Department(s):
The Business School
January 1, 2022, marked my first anniversary as Dean of The Business School at WPI. Honestly, I was ready to regale with all the many accomplishments of the first year. After all, we have been successful, having accomplished much that we set out to do. But this idea faded to insignificance as we recently learned of the deaths of two precious WPI students, one of whom died by suicide. Our accomplishments are meaningless in the face of these losses, for students are the most important aspect of all that we endeavor to do.
The WPI Mental Health and Well-Being (MHWB) Task Force has been earnestly working to amass the data from more than 1,100 responses to a community-wide survey, a series of town hall-style listening sessions, and other feedback from students, faculty, and staff. A web page providing a report and task force updates can be found here. Their work continues and the many recommendations that have emerged from the surveys are being considered and planned for prioritized implementation.
As that work progresses, The Business School is also looking at ways to help. Leaders of The Business School have attended each Business School class, graduate and undergraduate, that is being offered during C Term and the Spring semester to introduce ourselves. So many students sought out The Business School administrators for help with challenges at the end of the previous term or semester, and we recognized we can play an important role in actively helping our students. The thought was that if students knew The Business School administrators and had a relationship with us, then we could be another resource for them at the first sign of difficulty. Our students appreciated meeting us, and so too did our faculty. Several contacted me and said that they had never had the Dean visit their classes.
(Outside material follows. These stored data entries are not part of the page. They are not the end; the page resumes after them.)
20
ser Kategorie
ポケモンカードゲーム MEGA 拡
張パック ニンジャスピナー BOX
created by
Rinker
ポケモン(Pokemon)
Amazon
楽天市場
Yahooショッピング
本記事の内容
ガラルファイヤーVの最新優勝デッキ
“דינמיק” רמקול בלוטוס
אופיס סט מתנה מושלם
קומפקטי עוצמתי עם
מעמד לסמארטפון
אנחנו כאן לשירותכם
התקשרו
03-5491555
In Professor Wally Towner’s Achieving Effective Operations class, for example, what was to be a quick introduction turned into a two-hour listening session. I returned to the class days later to capture dozens of concerns and suggestions from the students, which have been shared with the COVID Emergency Response Team (CERT) and MHWB Task Force. Similarly, The Business School administration held a listening session with Business School students. During that session, students echoed many of the suggestions included in the Task Force findings—such as a need for greater student engagement, improving asynchronous learning, the need for specific classes to be offered more frequently, and addressing the stress that comes from the pace of a seven-week term. While students did not suggest that they wanted the term session to change, they felt more tools and support, like executive function coaching and more focused academic advising, were needed to help students, especially those in their first year, adjust to the pace and maintain balance.
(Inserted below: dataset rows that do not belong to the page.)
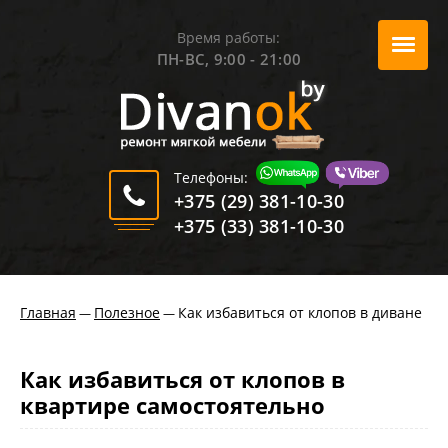
Время работы:
ПН-ВС, 9:00 - 21:00
Телефоны:
+375 (29) 381-10-30
+375 (33) 381-10-30
Главная
Полезное
Как избавиться от клопов в диване
—
—
Как избавиться от клопов в
квартире самостоятельно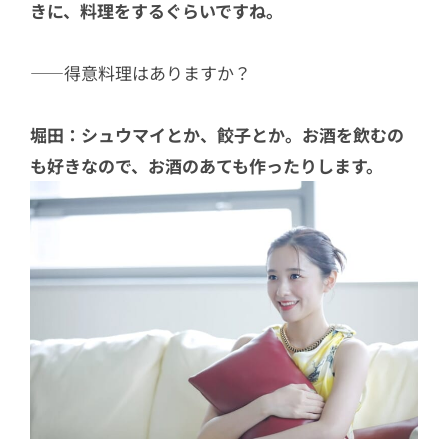
きに、料理をするぐらいですね。
――得意料理はありますか？
堀田：シュウマイとか、餃子とか。お酒を飲むの
も好きなので、お酒のあても作ったりします。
In sum, we in The Business School are fully engaged in the critical work to support the mental health and well-being of our students. Importantly, we continue to dedicate ourselves to that high touch experience with program staff who initiate contact with students, professors who recognize student distress, and administrators who recognize that the most important work we do is being in relationship with our students.
I sincerely hope that next year, on my second anniversary as Dean, when I sit down to write I will be able to share all our accomplishments, and ideally the top one will be how we have succeeded in supporting the mental health and well-being needs of our students.